EDIT 2: Removed column g from table d, replaced it with an IIF() statement that either returns f directly (for a bulls-eye), or f*b, saved 8 bytes. Also removed the space after TOP 1.

BradC

Posted 2018-06-25T20:16:22.387

Reputation: 6 099

2

Haskell, 198 bytes

p=pure
a#b=(!!(sum[1|k<-a,k<=b]))
a!b=([6,16,99,107,162,170]#(sqrt$a*a+b*b))[p 50,p 25,id,(*3),id,(*2),p 0]$([pi/20,3*pi/20..6]#(pi+atan2 b a))[11,8,16,7,19,3,17,2,15,10,6,13,4,18,1,20,5,12,9,14,11]

Tie breaks counter-clockwise. (#) is a lookup function.
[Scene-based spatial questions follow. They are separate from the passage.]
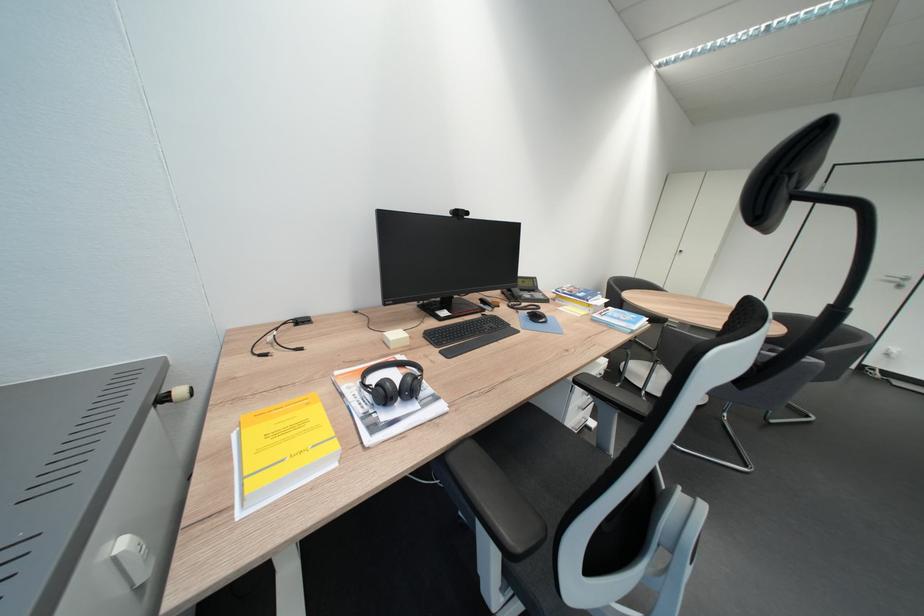
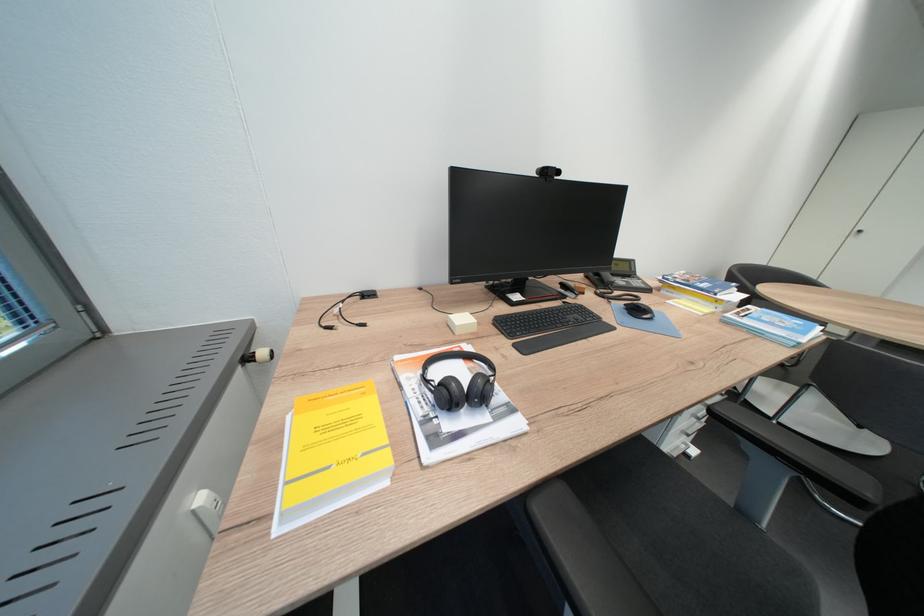
Question: Based on the continuous images, in which direction is the camera rotating? Reply with the corresponding letter.

Choices:
 (A) Left
 (B) Right
 (C) Up
 (D) Down

Answer: (A)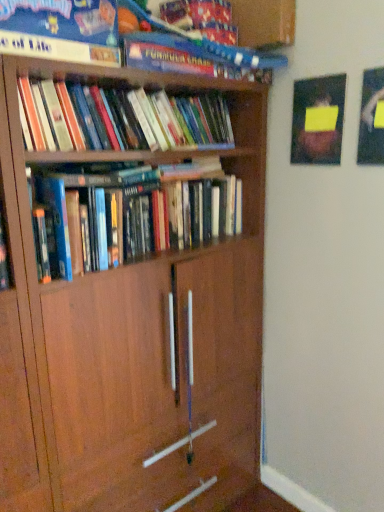
Locate an element on the screen. This screenshot has width=384, height=512. hardcover books at upper left, the second book in the bottom-to-top sequence is located at coordinates (122, 119).

Consider the image. Measure the distance between hardcover books at upper left, the second book in the bottom-to-top sequence, and camera.

hardcover books at upper left, the second book in the bottom-to-top sequence, and camera are 1.12 meters apart.

This screenshot has height=512, width=384. I want to click on hardcover books at center, which ranks as the first book in bottom-to-top order, so click(139, 212).

Measure the distance between point (13, 46) and camera.

Point (13, 46) and camera are 1.02 meters apart.

You are a GUI agent. You are given a task and a screenshot of the screen. Output one action in this format:
    pyautogui.click(x=<x>, y=<y>)
    Task: Click on the hardcover books at upper left, the second book in the bottom-to-top sequence
    
    Given the screenshot: What is the action you would take?
    (122, 119)

Is hardcover books at upper left, the second book in the bottom-to-top sequence, located within hardcover books at center, which ranks as the first book in bottom-to-top order?

No.

Between hardcover books at center, which is the third book in top-to-bottom order, and hardcover books at upper left, the second book in the bottom-to-top sequence, which one appears on the right side from the viewer's perspective?

From the viewer's perspective, hardcover books at center, which is the third book in top-to-bottom order, appears more on the right side.

From a real-world perspective, which is physically below, hardcover books at center, which is the third book in top-to-bottom order, or hardcover books at upper left, the second book in the bottom-to-top sequence?

In real-world perspective, hardcover books at center, which is the third book in top-to-bottom order, is lower.

Considering the sizes of hardcover books at center, which is the third book in top-to-bottom order, and hardcover books at upper left, which is counted as the second book, starting from the top, in the image, is hardcover books at center, which is the third book in top-to-bottom order, taller or shorter than hardcover books at upper left, which is counted as the second book, starting from the top,?

hardcover books at center, which is the third book in top-to-bottom order, is taller than hardcover books at upper left, which is counted as the second book, starting from the top.

Find the location of a particular element. Image resolution: width=384 pixels, height=512 pixels. book that is the 2nd object above the hardcover books at center, which ranks as the first book in bottom-to-top order (from a real-world perspective) is located at coordinates (195, 56).

Between hardcover book at upper center, which is the 1th book in top-to-bottom order, and hardcover books at center, which ranks as the first book in bottom-to-top order, which one has more height?

hardcover books at center, which ranks as the first book in bottom-to-top order.

Does hardcover book at upper center, which is the 1th book in top-to-bottom order, touch hardcover books at center, which ranks as the first book in bottom-to-top order?

No, hardcover book at upper center, which is the 1th book in top-to-bottom order, is not making contact with hardcover books at center, which ranks as the first book in bottom-to-top order.

Between point (99, 49) and point (89, 233), which one is positioned in front?

The point (99, 49) is more forward.

Is hardcover books at center, which ranks as the first book in bottom-to-top order, directly adjacent to hardcover book at upper center, which is the 1th book in top-to-bottom order?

The polar angle is used to index from the list of numbers, starting at the atan2 cutoff point at 11. The distance is used to index from the list of functions [const 50, const 25, id, (*3), id, (*2), const 0] and at last this function is applied to the number we previously got.

Try it online!

Angs

Posted 2018-06-25T20:16:22.387

Reputation: 4 825

1

Perl 5 -MMath::Trig':pi' -MMath::Trig':radial' -apl, 166 bytes

($d,$a)=cartesian_to_cylindrical@F;$_=(1+($d>161||$d<6)+($d<107&&$d>98)*2)*($d<170)*($d<16?25:("6 134 181 205 129 14118 167 193 172 1510"=~/../g)[($a/pi*10+41/2)%20])

Try it online!

Takes the two coordinates space separated on STDIN. Tie-breaking is anticlockwise.